For Socket Mode (easiest for most deployments), also add your SLACK_APP_TOKEN (generated from the Slack app settings under “Basic Information” > “App-Level Tokens”).
Step 9: Load Your Knowledge Base

Create a script to ingest your company documents:
# ingest.py
import os
import glob
from knowledge import add_documents
def chunk_text(text, chunk_size=500, overlap=50):
words = text.split()
chunks = []
for i in range(0, len(words), chunk_size - overlap):
chunk = " ".join(words[i:i + chunk_size])
chunks.append(chunk)
return chunks
def ingest_directory(path):
files = glob.glob(os.path.join(path, "**/*.md"), recursive=True)
files += glob.glob(os.path.join(path, "**/*.txt"), recursive=True)
for file_path in files:
with open(file_path, "r") as f:
text = f.read()
chunks = chunk_text(text)
metadatas = [{"source": file_path} for _ in chunks]
add_documents(chunks, metadatas)
print(f"Ingested {file_path}: {len(chunks)} chunks")
if __name__ == "__main__":
ingest_directory("./docs")
Run python ingest.py with your company docs in the ./docs folder.
What to Build Next
After the basic bot is running:
- Slash commands for specific tasks (/draft-email, /code-review, /meeting-notes)

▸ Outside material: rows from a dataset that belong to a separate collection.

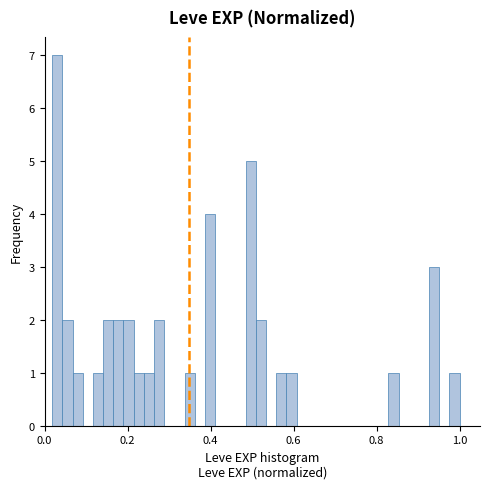

Read against the x-axis, roughly where is the centre of the tallest bar?

0.04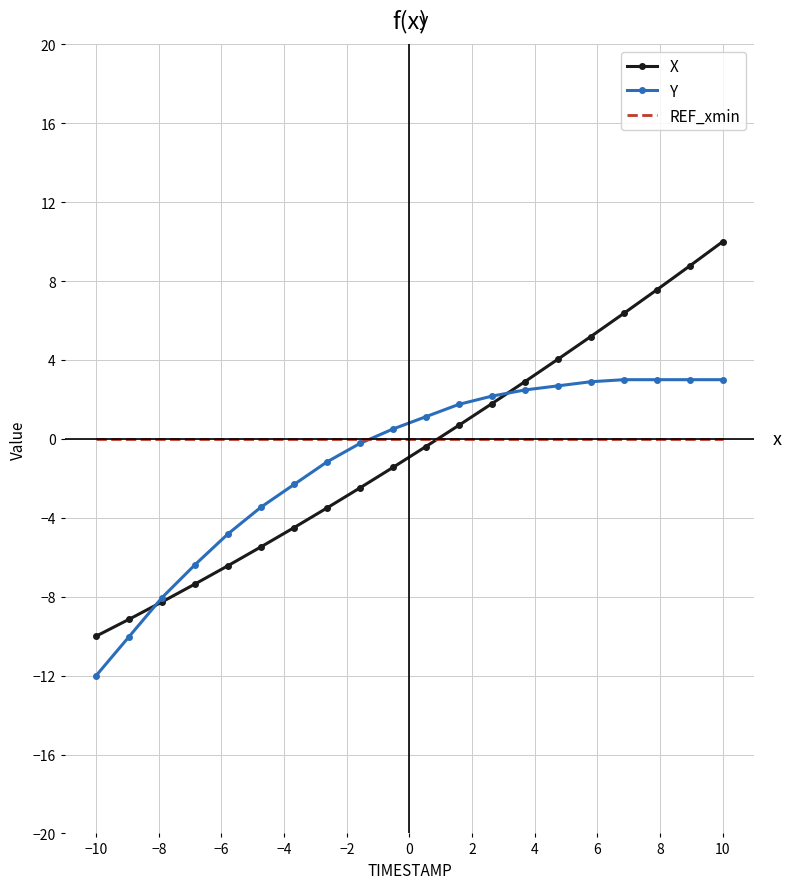

What is the sum of all X values?

-11.7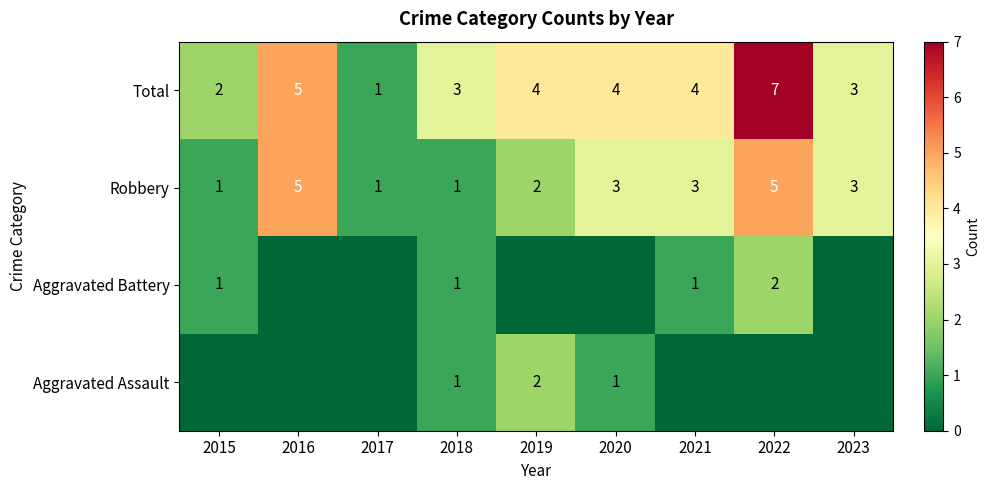

What is the maximum value shown in the chart?

7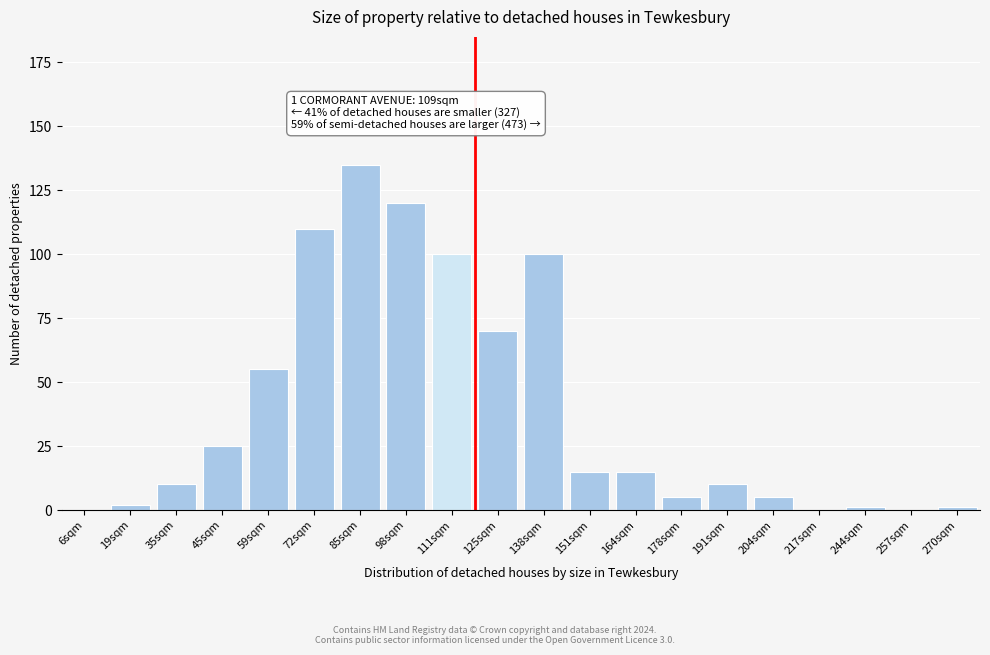

Reading right to left, list all the values displayed in this chart.

270sqm=1	257sqm=0	244sqm=1	217sqm=0	204sqm=5	191sqm=10	178sqm=5	164sqm=15	151sqm=15	138sqm=100	125sqm=70	111sqm=100	98sqm=120	85sqm=135	72sqm=110	59sqm=55	45sqm=25	35sqm=10	19sqm=2	6sqm=0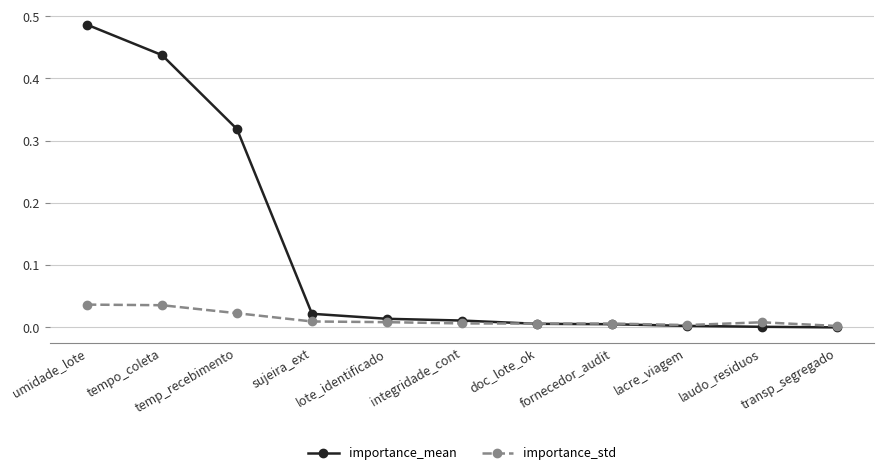

Which label corresponds to the largest value in the chart?

umidade_lote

- Reactions as triggers (react with a specific emoji to summarize or translate a message)
- Scheduled summaries — daily digest of channel activity
- User preferences — let users customize the AI’s behavior per user
- Analytics — track usage, popular queries, and user satisfaction
The Bottom Line
An AI Slack bot is one of the most impactful things you can build for a team. It’s always available, it doesn’t get annoyed by repeated questions, and it gets better as you add more knowledge to its document base.
The total build time for this tutorial is about 2-3 hours. Deployment costs are minimal — Railway’s free tier handles most small-team usage, and Claude API costs for a typical team are $20-50/month.
Build it, deploy it, and watch your team wonder how they worked without it.